Mi nieto vio a una niña en la planta del hospital y empezó a suplicar a sus padres que la llevaran a casa.

Hoy he tenido tiempo para pensar en los últimos meses desde el hospital. Todo comenzó cuando estaba ingresada tras una operación de columna en el Hospital General de Madrid. Mis hijos venían a verme todos los días, cuidando de mí y preguntando al médico cuándo podrían llevarme de vuelta a casa. Mi hija Clara no quería dejarme sola y mi nieto, Alejandro, aún menos. Si no fuese por el colegio, habría pasado todo el día a mi lado, acompañándome en aquella habitación tan fría y blanca.

Alejandro siempre tan dispuesto, me hacía recados: iba a la cafetería a comprarme agua o algún tentempié, y a veces recogía los informes que tenían para mí en la sala de enfermería. Un día, mientras merodeaba por el pasillo de la planta, conoció a una niña de seis años, Lucía, que también estaba ingresada. Alejandro tiene nueve años, apenas tres años más que ella.

Lucía había tenido un accidente montando en bicicleta y se lastimó la rodilla. Cuando los médicos vieron que era una niña que residía en un centro de acogida, decidieron dejarla ingresada unos días más.

Alejandro, con su curiosidad natural, le preguntó por qué vivía en un centro y qué hacía falta para salir. Después vino corriendo a hablar con nosotros, su madre y conmigo, decidido: había que llevarse a Lucía a casa.

¡Tiene que venir con nosotros! Me ha dicho que sólo saldrá del centro si la acoge una familia, y nosotros somos una familia insistió Alejandro, con esa determinación tan suya.

Mi hija Clara y su marido nunca se habían planteado la adopción. Bastante tenían ya con Alejandro, aunque yo a veces les insinuaba que estaría bien que le dieran un hermanito. Yo soñaba con tener otra nieta.
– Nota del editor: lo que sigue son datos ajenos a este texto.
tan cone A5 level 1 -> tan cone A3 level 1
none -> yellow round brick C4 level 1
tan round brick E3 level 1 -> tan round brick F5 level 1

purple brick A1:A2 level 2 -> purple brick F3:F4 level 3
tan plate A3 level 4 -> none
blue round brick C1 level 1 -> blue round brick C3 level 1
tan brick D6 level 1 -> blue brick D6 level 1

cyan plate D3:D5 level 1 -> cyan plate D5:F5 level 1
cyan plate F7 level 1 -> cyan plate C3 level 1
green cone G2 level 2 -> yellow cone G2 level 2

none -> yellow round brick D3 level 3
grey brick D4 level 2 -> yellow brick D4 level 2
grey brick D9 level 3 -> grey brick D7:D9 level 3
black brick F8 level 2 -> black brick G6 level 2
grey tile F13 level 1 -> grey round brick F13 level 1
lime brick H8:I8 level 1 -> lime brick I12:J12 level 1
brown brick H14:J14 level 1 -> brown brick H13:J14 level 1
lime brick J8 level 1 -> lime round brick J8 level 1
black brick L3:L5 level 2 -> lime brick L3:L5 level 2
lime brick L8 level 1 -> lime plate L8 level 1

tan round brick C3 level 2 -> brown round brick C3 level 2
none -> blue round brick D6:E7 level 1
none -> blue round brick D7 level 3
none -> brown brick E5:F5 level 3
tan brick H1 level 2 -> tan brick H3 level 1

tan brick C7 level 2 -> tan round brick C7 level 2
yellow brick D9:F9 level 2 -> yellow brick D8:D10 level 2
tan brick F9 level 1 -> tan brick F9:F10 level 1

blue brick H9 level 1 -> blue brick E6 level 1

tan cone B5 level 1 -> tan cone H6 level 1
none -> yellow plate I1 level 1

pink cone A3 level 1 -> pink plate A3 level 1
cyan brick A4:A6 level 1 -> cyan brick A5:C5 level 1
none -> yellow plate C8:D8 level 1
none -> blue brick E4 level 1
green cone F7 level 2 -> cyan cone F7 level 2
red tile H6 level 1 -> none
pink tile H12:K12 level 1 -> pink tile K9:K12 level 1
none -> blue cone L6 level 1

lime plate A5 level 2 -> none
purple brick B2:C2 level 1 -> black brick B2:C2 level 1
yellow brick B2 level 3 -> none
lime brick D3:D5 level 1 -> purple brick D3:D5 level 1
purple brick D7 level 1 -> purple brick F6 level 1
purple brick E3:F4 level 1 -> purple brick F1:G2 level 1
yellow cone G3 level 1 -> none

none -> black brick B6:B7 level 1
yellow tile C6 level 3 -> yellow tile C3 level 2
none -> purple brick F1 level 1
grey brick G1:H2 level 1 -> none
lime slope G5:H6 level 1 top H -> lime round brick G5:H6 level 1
Fueron meses de papeleo, entrevistas y visitas de los asistentes sociales. Pero finalmente, Lucía se unió a nuestra familia. Ahora tengo la nieta que deseaba y Alejandro tiene una hermana pequeña. Se llevan de maravilla, son inseparables, y nuestra familia es más grande y más feliz que nunca.

Pensando en todo esto, a veces me pesa no haber considerado la adopción cuando era joven y mi marido me pedía tener otro hijo, aunque las circunstancias no nos lo permitieron. Pero ahora, al menos, puedo mimar a mis nietos y ver cómo juntos se hacen compañía, creciendo con todo el cariño que les damos.